The weekly challenge asks you to find one place in your practice where you have accepted a false choice — and build a bridge instead.
In This Episode
- How occupational therapy transformed organizationally between 1920 and 1939 — from NSPOT to AOTA, from emerging practice to national profession
- The 1935 AOTA-AMA partnership: what it gave OT and what it cost
- The emergence of the Divertionist versus Therapist divide — and why the debate was never really about crafts
- Why the question was never which side was right but how to bring both sides together
- The eugenics movement at its American peak — Carrie Buck, forced sterilization, and the broader context of whose lives were considered worth supporting
- The Tuskegee Syphilis Study, segregation in healthcare, and the closure of OT's first school for African American practitioners
- The Hard Take: OT's greatest threat was never medicine or measurement — it was uncertainty about its own identity
- Why Michelle does not think OT was ever supposed to be anti-medical — and what the founders were actually trying to build
- The false choice that has followed OT for a century: medical model or social model, function or meaning, science or occupation
- Why the future of OT depends on refusing to separate rigor and humanity
- OT's mental health scope of practice reality: recognized in every state, formally credentialed in almost none
- The precision rehabilitation argument: why OT should be leading those conversations, not running from them
Key Figures and Organizations
Eleanor Clarke Slagle, American Occupational Therapy Association (formerly NSPOT), American Medical Association
Key Events and Concepts
1921 — NSPOT becomes AOTA 1932 — Tuskegee Syphilis Study begins 1935 — AOTA-AMA educational standards partnership The Divertionist versus Therapist divide The American eugenics movement at its peak Buck v. Bell and forced sterilization Segregation in OT education
Your Challenge This Week
Find one place in your practice where you have accepted a false choice. One intervention, one patient, one session. Build a bridge. Use a meaningful occupation and measure it. Address mental health while targeting function. Combine participation with objective outcomes. Combine meaning with measurement. Then ask yourself: what happened when I stopped choosing and started integrating? Document it. Reflect on it. Because that is exactly what OT was trying to figure out in the 1920s and 1930s — and the answer still matters today.
Series Context
This is Part 3 of Occupation Under Pressure, an eight-part series on the real sociopolitical history of occupational therapy.

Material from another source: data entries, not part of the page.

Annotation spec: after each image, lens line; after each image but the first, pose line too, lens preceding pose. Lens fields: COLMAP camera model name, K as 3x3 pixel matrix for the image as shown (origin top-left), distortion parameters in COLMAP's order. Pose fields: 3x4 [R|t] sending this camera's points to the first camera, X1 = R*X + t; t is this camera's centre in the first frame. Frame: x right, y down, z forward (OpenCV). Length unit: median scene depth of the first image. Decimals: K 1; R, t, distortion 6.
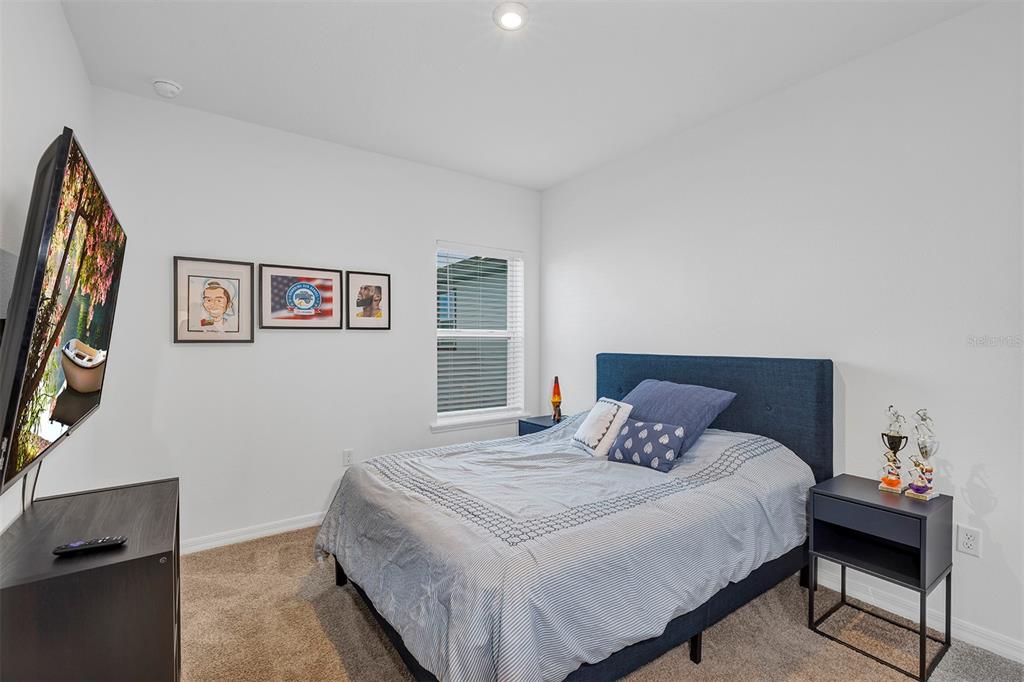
lens RADIAL K [[460.8, 0, 513.0], [0, 460.8, 339.0], [0, 0, 1]] dist [0.000599, 0.000495]
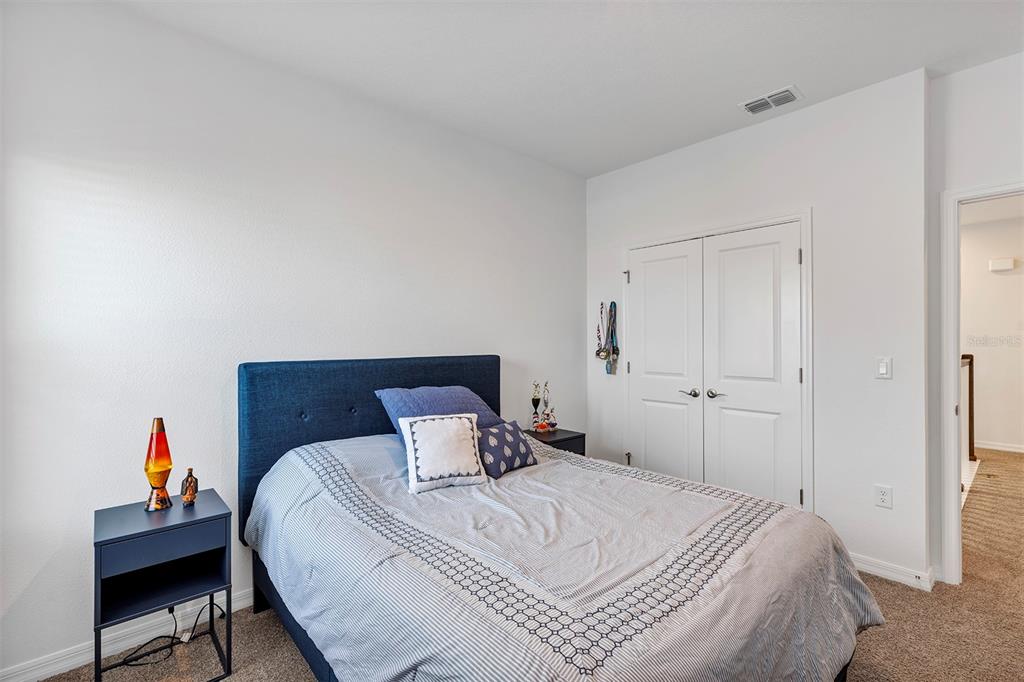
lens RADIAL K [[460.8, 0, 513.6], [0, 460.8, 340.3], [0, 0, 1]] dist [0.000599, 0.000495]
pose [[-0.111133, 0.001352, 0.993805, -0.808671], [0.006109, 0.999981, -0.000677, 0.006239], [-0.993787, 0.005996, -0.111139, 1.319716]]
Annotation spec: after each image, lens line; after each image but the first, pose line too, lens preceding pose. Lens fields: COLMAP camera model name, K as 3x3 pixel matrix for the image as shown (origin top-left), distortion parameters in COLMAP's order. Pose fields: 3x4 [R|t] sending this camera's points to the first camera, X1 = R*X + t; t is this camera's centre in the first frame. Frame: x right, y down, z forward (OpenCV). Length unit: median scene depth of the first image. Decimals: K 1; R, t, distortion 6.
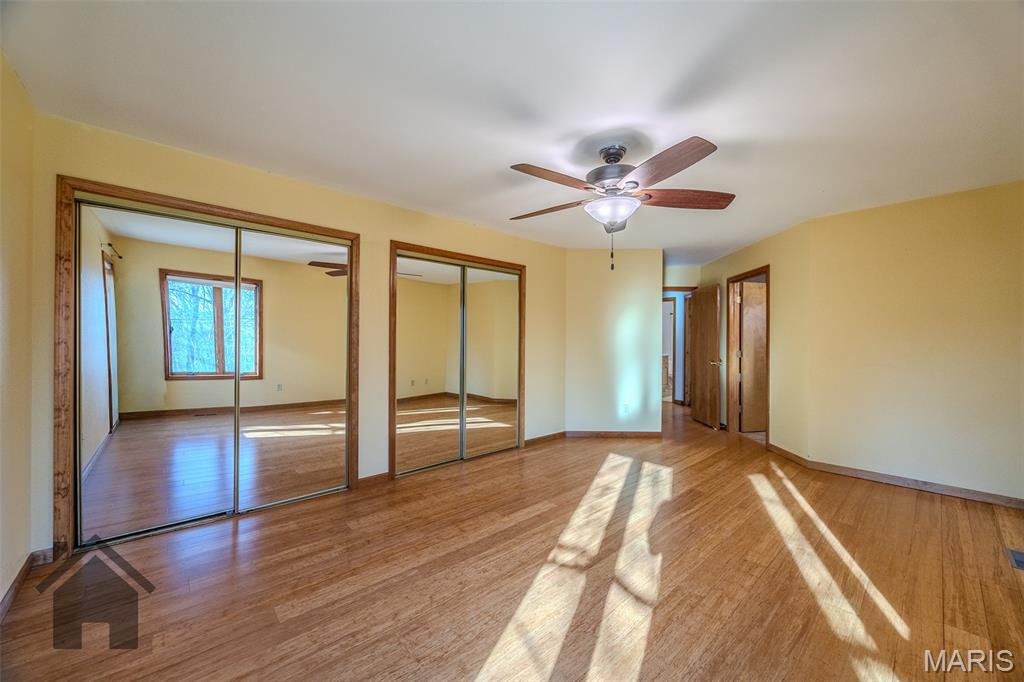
lens RADIAL K [[388.6, 0, 514.4], [0, 388.6, 339.9], [0, 0, 1]] dist [0.007415, -0.003704]
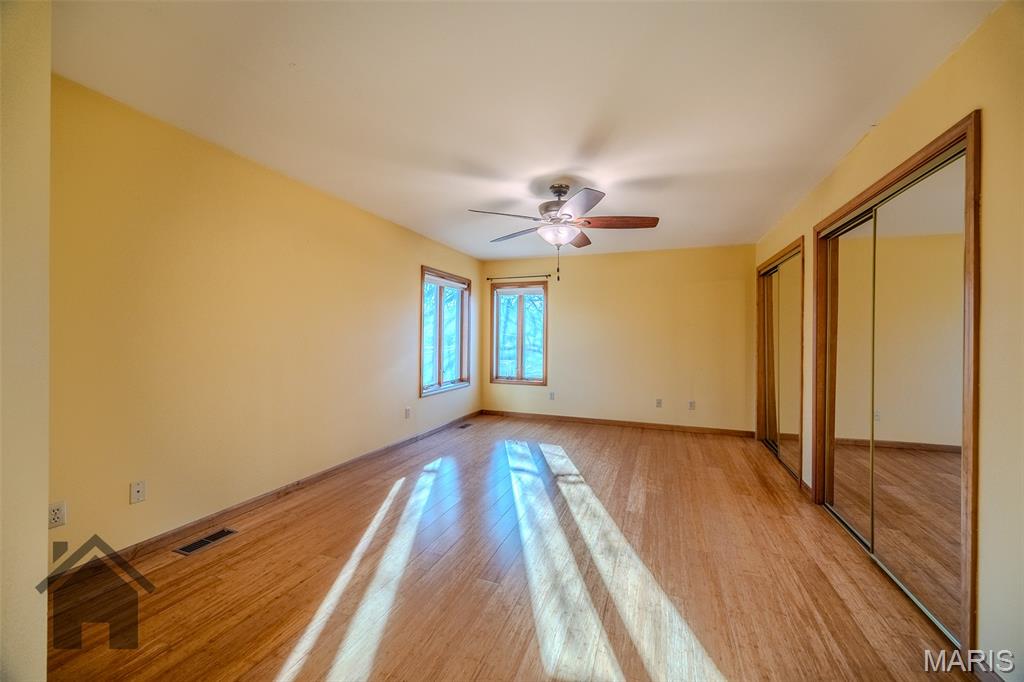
lens RADIAL K [[388.6, 0, 514.4], [0, 388.6, 339.9], [0, 0, 1]] dist [0.007415, -0.003704]
pose [[-0.890870, -0.015286, -0.454002, 0.853419], [-0.017368, 0.999849, 0.000417, 0.013332], [0.453927, 0.008257, -0.891001, 1.849668]]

Part 1 covered 1790–1899: the philosophical roots of occupation before the profession existed. Part 2 covered 1900–1919: the forces and founding moment that made OT a formal profession. This episode covers 1920–1939: the first identity crisis — and the debates that never really ended.
Next episode: the world hands OT another defining challenge. War returns. And the question is no longer what kind of profession OT wants to be — it is whether the profession can prove its value fast enough to survive what is coming.
The wheel of change moves slowly. It always has. But it only moves because someone is willing to push it.